#### YOUR OBJECTIVE
Write out only the final part of the records below. It begins with the line that contains "856 041 810" and ends with the last line.

◇ ◇ ◇ ◇

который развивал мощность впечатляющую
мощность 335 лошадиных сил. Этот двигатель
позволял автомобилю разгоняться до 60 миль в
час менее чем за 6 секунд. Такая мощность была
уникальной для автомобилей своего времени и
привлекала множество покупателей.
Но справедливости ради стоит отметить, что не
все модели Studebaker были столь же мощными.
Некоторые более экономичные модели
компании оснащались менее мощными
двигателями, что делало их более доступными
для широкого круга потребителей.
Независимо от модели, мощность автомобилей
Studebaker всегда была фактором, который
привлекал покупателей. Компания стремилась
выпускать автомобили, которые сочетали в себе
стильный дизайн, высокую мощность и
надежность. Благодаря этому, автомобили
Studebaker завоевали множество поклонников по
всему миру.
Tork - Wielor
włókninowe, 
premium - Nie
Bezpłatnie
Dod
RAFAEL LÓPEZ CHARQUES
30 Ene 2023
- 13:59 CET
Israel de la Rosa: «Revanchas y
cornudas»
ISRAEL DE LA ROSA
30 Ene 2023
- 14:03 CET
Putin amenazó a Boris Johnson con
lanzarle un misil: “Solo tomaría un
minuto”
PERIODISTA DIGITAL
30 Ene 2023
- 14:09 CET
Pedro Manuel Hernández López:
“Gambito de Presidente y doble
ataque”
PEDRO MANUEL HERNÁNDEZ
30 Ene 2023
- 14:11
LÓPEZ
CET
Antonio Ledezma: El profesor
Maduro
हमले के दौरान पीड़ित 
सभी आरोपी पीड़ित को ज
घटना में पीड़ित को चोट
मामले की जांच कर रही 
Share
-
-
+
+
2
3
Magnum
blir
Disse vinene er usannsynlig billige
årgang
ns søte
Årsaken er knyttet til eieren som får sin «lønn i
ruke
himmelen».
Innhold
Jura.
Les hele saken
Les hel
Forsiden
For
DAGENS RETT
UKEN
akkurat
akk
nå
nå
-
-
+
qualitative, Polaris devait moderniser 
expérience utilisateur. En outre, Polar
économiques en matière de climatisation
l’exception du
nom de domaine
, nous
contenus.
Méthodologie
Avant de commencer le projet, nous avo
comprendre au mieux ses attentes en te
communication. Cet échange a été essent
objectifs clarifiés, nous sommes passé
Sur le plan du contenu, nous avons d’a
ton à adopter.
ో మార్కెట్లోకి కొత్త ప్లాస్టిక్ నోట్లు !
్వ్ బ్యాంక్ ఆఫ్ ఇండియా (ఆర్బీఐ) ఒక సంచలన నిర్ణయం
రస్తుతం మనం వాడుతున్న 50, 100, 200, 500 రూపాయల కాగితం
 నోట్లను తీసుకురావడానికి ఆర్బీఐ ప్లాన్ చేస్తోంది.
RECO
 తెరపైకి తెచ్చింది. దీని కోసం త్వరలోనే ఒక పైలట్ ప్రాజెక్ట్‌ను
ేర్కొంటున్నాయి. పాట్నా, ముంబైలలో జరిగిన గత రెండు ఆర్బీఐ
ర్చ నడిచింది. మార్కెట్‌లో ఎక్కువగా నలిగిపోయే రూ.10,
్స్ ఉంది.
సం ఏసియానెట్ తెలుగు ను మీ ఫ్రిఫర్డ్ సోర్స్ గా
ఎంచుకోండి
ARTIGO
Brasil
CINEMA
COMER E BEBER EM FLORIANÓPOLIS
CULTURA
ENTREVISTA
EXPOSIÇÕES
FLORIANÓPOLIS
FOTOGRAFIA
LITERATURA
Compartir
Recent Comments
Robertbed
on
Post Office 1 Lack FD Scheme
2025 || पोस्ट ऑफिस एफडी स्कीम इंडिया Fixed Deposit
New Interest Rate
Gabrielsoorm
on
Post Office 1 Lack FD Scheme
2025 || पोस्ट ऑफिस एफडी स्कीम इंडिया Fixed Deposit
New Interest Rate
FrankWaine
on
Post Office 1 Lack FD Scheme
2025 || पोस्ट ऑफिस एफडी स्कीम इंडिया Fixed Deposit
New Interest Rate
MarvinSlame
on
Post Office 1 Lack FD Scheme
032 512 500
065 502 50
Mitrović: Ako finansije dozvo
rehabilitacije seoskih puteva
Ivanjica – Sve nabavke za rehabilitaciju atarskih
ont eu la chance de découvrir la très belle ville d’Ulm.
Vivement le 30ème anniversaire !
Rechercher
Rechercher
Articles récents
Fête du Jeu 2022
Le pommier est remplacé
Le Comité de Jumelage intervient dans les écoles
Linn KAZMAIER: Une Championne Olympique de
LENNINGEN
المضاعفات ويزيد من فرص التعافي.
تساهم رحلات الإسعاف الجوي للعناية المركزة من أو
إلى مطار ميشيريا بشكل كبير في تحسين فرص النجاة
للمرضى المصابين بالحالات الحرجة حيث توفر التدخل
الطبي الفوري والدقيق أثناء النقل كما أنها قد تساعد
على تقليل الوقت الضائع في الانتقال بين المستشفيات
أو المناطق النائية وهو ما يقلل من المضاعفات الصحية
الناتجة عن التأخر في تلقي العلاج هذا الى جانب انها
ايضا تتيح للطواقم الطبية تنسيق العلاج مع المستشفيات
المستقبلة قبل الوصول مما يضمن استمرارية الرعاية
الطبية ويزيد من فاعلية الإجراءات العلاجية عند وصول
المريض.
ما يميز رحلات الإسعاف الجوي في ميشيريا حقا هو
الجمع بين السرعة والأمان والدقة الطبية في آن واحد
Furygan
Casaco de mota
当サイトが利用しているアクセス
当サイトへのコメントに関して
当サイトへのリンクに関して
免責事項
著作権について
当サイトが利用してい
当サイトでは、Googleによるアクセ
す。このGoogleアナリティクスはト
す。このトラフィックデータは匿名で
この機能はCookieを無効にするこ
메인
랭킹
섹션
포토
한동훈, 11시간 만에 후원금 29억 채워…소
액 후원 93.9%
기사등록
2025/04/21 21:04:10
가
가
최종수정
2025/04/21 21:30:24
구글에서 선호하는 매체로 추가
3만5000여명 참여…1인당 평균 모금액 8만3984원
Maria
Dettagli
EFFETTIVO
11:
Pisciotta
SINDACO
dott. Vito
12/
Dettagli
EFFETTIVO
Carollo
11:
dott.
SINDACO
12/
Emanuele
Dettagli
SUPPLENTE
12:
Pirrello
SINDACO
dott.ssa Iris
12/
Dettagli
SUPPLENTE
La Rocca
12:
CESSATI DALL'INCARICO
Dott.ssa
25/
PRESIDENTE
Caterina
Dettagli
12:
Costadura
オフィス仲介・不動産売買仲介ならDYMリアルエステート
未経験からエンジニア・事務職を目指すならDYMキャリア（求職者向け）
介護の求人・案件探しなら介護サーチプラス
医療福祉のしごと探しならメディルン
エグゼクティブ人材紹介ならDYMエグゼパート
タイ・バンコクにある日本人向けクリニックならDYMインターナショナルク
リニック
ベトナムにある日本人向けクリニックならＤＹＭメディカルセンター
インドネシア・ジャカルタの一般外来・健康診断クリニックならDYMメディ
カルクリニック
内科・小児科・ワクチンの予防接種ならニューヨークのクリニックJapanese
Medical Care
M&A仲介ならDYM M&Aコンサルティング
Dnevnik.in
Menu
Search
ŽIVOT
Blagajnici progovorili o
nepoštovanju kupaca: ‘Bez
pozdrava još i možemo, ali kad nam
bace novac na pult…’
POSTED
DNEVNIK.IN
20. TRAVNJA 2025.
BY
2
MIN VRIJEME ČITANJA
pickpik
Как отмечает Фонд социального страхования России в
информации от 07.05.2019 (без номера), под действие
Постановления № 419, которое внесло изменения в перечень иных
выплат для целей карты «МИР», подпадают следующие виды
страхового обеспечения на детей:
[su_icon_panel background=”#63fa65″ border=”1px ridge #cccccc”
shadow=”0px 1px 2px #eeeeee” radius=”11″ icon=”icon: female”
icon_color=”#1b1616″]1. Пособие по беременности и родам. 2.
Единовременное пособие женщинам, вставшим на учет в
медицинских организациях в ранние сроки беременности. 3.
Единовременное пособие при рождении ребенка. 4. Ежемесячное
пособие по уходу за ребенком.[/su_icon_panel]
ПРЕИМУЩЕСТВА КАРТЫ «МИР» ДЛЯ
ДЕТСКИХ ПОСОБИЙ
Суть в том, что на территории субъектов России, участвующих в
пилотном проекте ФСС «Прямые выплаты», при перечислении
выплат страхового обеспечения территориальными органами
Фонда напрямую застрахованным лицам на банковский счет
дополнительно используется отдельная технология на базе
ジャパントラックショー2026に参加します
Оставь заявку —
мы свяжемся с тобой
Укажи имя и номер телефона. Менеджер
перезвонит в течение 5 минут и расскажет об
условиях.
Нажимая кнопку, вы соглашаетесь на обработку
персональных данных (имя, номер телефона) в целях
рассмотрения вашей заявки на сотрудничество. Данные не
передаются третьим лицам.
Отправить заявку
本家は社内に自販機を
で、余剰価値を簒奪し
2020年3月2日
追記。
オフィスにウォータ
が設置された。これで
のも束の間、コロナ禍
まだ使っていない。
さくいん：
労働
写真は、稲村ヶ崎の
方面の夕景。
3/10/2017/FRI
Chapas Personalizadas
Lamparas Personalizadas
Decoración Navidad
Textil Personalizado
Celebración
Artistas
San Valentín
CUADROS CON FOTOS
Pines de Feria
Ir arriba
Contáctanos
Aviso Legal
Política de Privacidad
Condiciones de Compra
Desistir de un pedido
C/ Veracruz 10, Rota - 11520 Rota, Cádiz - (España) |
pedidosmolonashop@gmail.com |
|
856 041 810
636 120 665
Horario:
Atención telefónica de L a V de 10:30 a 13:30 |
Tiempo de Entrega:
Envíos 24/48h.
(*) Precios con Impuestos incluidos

◇ ◇ ◇ ◇

#### ANSWER SPACE
856 041 810
636 120 665
Horario:
Atención telefónica de L a V de 10:30 a 13:30 |
Tiempo de Entrega:
Envíos 24/48h.
(*) Precios con Impuestos incluidos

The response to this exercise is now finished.